— Ага, и тогда Саша точно решит, что мы любовники, — невесело усмехнулась я.
— А тебе не все равно, что он подумает? Ты же сказала, что хочешь развестись.
— Я не знаю, Ник! Прекрати задавать мне эти вопросы! Я не готова сейчас об этом думать!
— А про что мне надо говорить? Про погоду? — он как будто начал заводиться. — Давай! Какой красивый сегодня снег, правда?
На улице действительно шел снег, совершенно неожиданный для середины октября. От мокрых крупных хлопьев, летевших в лицо и за шиворот, было зябко.

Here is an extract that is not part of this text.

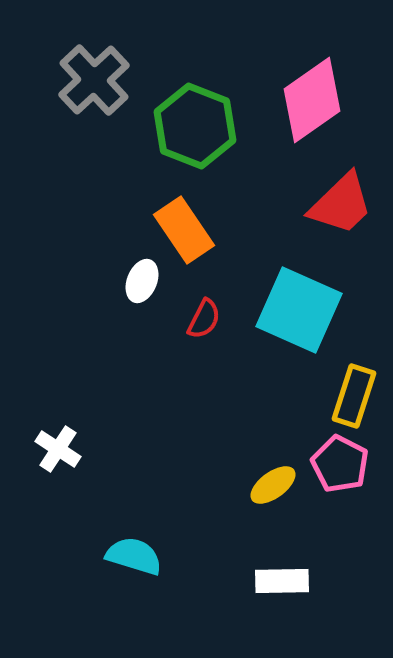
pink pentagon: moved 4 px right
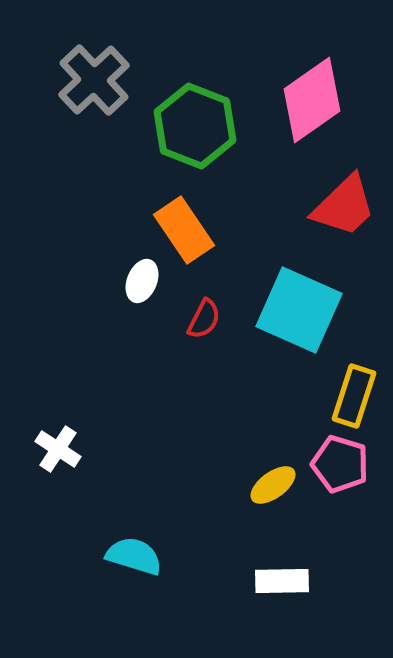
red trapezoid: moved 3 px right, 2 px down
pink pentagon: rotated 10 degrees counterclockwise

Но меня хотя бы грел Ленкин зимний пуховик, а этот идиот стоял тут в одной тонкой куртке нараспашку — без шарфа и без шапки.

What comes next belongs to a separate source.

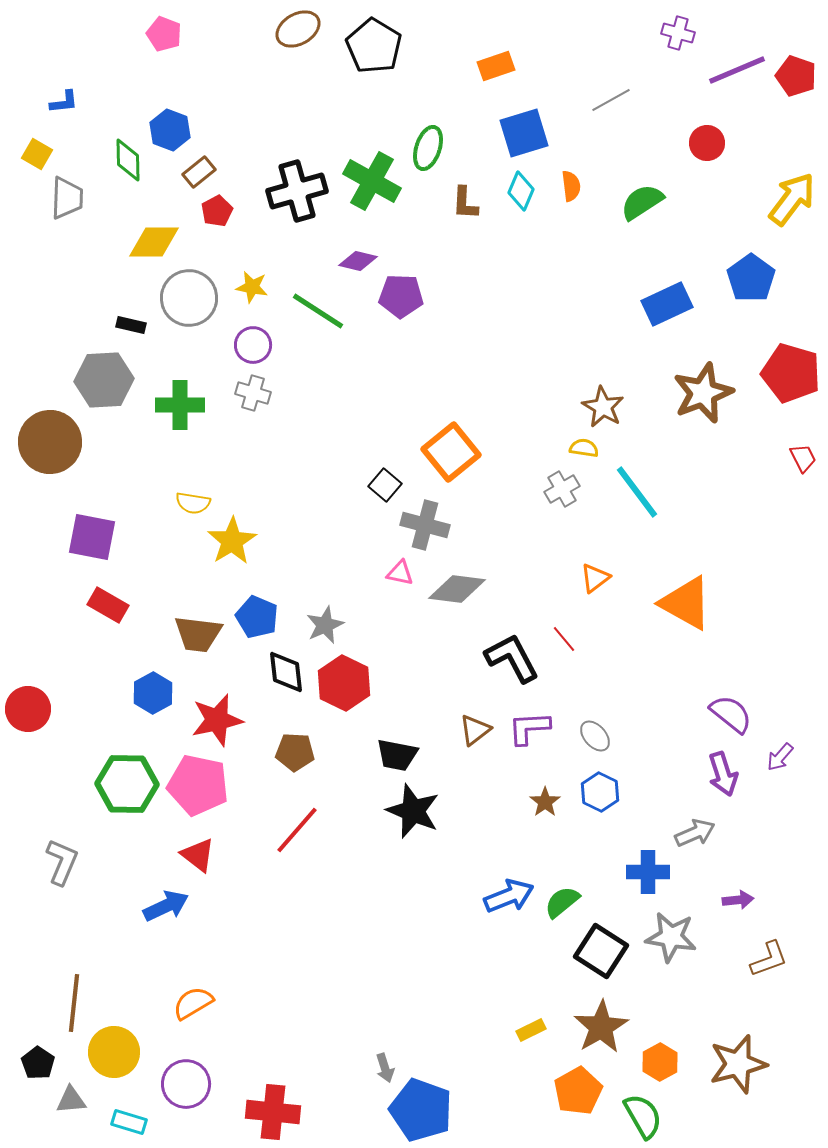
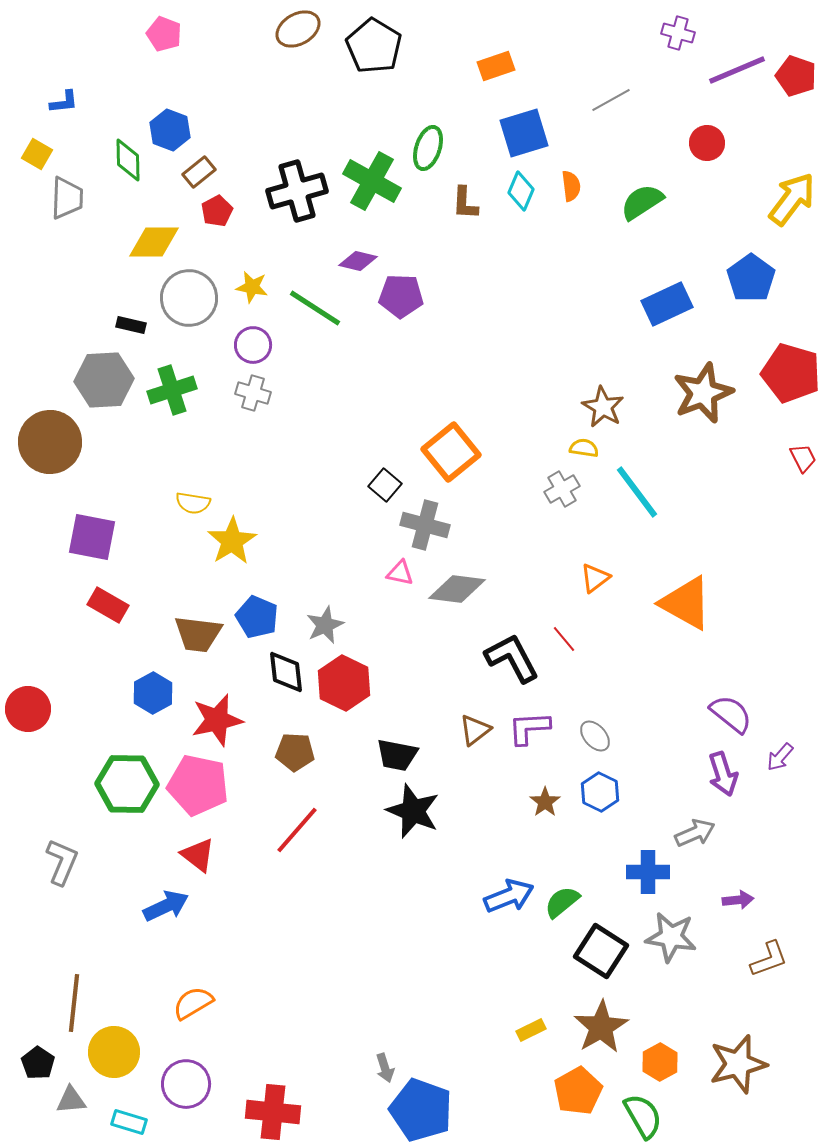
green line at (318, 311): moved 3 px left, 3 px up
green cross at (180, 405): moved 8 px left, 15 px up; rotated 18 degrees counterclockwise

— Езжай домой, Ник, ты замерз.
— Мне нормально, — упрямо мотнул он головой. На его черных взъерошенных волосах сверкали белые снежинки — как крохотные звездочки на ночном небе.
Я бездумно потянулась к нему, чтобы стряхнуть снег, но в последнюю секунду мои пальцы вдруг изменили траекторию и легко обвели контур щеки. Его кожа была такой горячей по сравнению с моими ледяными руками, что я вздрогнула. А потом поймала его взгляд и снова задрожала — теперь уже не от контраста температур. Я машинально облизнула губы, не в силах оторвать глаз от этой бездны.

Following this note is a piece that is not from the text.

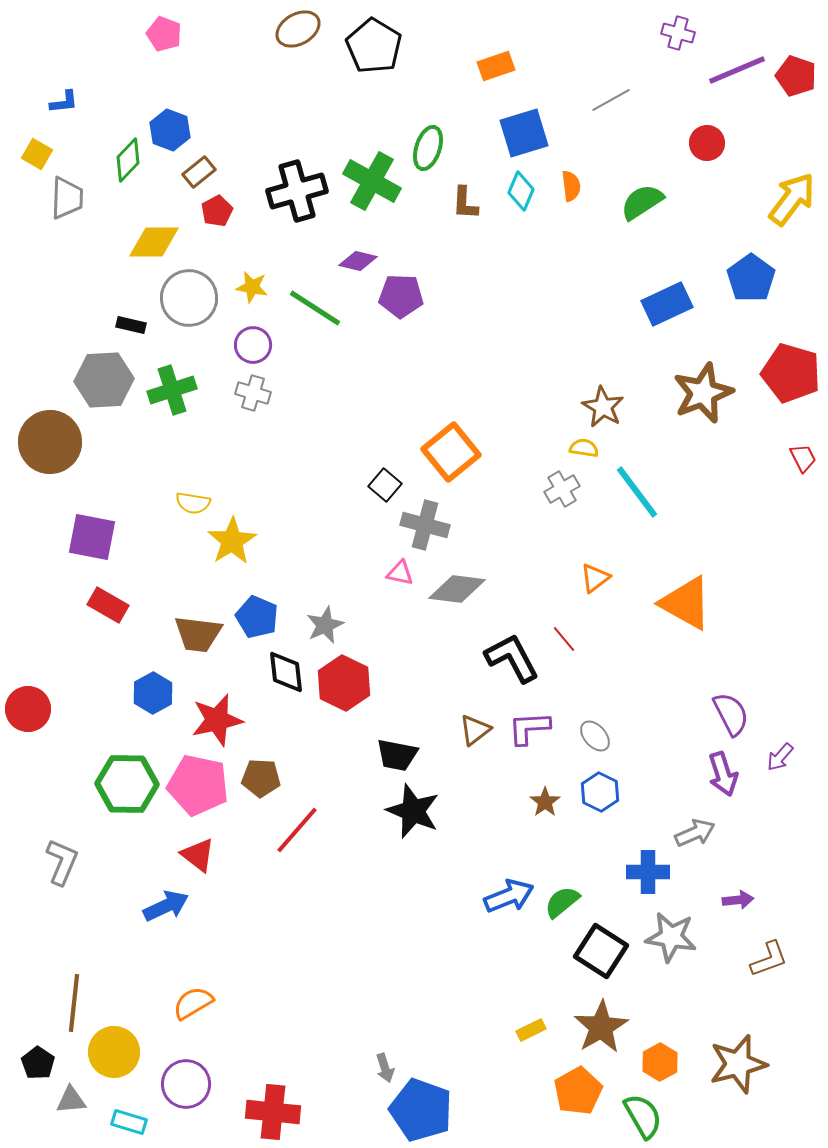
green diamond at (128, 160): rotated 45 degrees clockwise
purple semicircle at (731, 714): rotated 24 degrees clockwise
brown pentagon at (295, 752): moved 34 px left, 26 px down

Невозможно было дальше обманывать себя — это не взгляд друга. Это два горячих темных омута, в которые меня утягивало с головой, вместе со всеми моими страхами, печалями и тайными желаниями. Пока я в ужасе задерживала дыхание, пытаясь с собой справиться, он уже шагнул ко мне и уверенно опустил свои горячие ладони мне на плечи. И от этого невинного касания меня вдруг выгнуло так, что перед глазами все заволокло туманом, в котором растворилась и отвратительная ссора с мужем, и эта идиотская типа дружба, и вся моя несуразная жизнь. Ничего не осталось, кроме этих глаз, темных, голодных и зовущих.
— Нееет, — выдохнула я в панике, но, противореча самой себе, первой коснулась его губ своими. Они были холодными, жесткими, пахли снегом и табачным дымом — самые прекрасные губы на свете. Ник не дал мне даже секунды опомниться: властно притянул к себе и поцеловал так, как будто имел на это право. Как будто я всегда была его. Нежно, сильно, глубоко… Я чувствовала себя последней блядью, но оторваться сейчас от него было выше моих сил. Пальцы гладили мокрые от снега волосы, наши языки сладко переплетались, и я понимала, что горю. Давно забытое желание злым пожаром охватывало все тело, вспыхивая от близости Ника, от его сносящего крышу запаха — мужского, терпкого, охуенного. Господи, что я творю?!
Я отшатнулась, разрывая поцелуй, и выставила руки ладонями вперед. Если он подойдет, я не справлюсь.